The jack screws 48A, 48B may be arranged so that the pistons 46A, 46B move in the same direction, thus increasing the volume of one pumped fluid chamber 54B while decreasing the volume of the other pumped fluid chamber 54A as the motor 44 is operated. The jack screws 48A, 48B may in other examples be arranged so that the volume of each of the pumped fluid chambers 54A, 54B changes in the same way when the motor 44 is operated. A pressure transducer and flow meter combination 64A may be coupled to the fluid inlet 60 to provide suitable control signals for the motor controller 66. Power for the controller 66 and the motor 44 may be provided as explained with reference to FIGS. 1 and 2. A set of one way valves 68, 70, 72, 74 may be coupled to the pumped fluid chambers 54A 54B in a manner similar to the two separate pumped fluid chambers shown at 54 in FIG. 2 in order that fluid can move into each pumped fluid chamber 54A, 54B from the inlet 60 when the respective pumped fluid chamber increases in volume, and may discharge the fluid to the fluid outlet 62 when the respective pumped fluid chamber 54A, 54B decreases in volume. It will be appreciated by those skilled in the art that while only one of the present “dual action” subsea mudlift pumps is shown in FIG. 3, other configurations may include more than one such dual action pump operating in tandem. It will also be appreciated by those skilled in the art that whether the configuration used is the one shown in FIG. 2, or the one shown in FIG. 3, each pumped fluid chamber will require two valves so that the pumped fluid may move only in the direction from the fluid inlet 60 to the fluid outlet 62 as the pump(s) are operated. In still other examples, combinations of one or more single action pumps as in FIG. 2 and one or more dual action pumps as shown in FIG. 3 may be used.

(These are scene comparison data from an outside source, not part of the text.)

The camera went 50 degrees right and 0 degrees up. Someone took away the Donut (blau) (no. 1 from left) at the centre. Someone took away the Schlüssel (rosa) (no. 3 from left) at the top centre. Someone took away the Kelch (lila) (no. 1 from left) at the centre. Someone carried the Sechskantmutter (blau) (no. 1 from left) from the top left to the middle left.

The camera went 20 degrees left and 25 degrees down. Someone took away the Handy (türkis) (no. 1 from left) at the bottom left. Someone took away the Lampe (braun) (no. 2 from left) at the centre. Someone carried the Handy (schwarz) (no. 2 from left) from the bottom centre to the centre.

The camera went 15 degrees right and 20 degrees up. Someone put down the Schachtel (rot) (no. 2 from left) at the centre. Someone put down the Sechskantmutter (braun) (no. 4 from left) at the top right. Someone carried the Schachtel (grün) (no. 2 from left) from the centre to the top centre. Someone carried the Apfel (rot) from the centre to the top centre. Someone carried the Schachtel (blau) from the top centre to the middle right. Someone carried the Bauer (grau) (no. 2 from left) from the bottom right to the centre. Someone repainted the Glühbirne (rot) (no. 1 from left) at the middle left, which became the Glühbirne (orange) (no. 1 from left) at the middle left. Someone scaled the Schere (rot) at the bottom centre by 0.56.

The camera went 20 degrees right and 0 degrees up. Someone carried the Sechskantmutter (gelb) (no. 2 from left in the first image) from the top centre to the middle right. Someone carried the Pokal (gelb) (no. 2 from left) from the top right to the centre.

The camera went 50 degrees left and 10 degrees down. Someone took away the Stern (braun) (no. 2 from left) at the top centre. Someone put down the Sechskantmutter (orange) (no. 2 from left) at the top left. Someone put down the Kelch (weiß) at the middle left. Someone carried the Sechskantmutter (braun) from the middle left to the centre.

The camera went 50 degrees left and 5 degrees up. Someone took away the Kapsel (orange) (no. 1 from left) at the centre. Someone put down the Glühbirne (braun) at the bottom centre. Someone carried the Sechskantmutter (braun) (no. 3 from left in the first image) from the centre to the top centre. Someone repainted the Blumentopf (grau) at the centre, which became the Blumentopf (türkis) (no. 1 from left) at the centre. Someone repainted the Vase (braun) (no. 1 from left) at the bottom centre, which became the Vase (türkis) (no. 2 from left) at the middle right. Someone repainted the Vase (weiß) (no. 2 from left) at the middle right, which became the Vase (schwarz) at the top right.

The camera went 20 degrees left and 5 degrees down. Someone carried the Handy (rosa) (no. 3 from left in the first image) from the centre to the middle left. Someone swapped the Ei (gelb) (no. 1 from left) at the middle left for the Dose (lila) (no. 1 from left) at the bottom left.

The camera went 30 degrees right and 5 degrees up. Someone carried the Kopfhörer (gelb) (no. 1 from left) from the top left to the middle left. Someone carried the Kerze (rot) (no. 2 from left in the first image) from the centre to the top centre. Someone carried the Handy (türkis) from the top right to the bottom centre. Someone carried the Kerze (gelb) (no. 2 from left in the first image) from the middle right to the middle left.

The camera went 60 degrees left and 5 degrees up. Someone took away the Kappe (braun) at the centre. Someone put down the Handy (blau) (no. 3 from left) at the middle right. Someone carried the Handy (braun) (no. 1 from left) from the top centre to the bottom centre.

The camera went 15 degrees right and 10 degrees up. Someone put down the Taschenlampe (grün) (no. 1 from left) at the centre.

In another example, shown in FIG. 4, the piston or plunger 46 may be moved back and forth by a motor 44 such as a linear actuator or solenoid, so that rotation of the motor 44 is not required to operate the piston 46. The example shown in FIG. 4 may be single action as in FIG. 2 or dual action as in FIG. 3. Combinations of more than one pump as shown in FIG. 4 may be used in some implementations.
A marine drilling system including one or more subsea mudlift pumps according to the various aspects of the invention may provide more precise control over rate and volume of fluid pumped from out of a wellbore to the drilling rig above the water surface, and may be more reliable because of the solid material construction of the pump(s).
While the invention has been described with respect to a limited number of embodiments, those skilled in the art, having benefit of this disclosure, will appreciate that other embodiments can be devised which do not depart from the scope of the invention as disclosed herein. Accordingly, the scope of the invention should be limited only by the attached claims.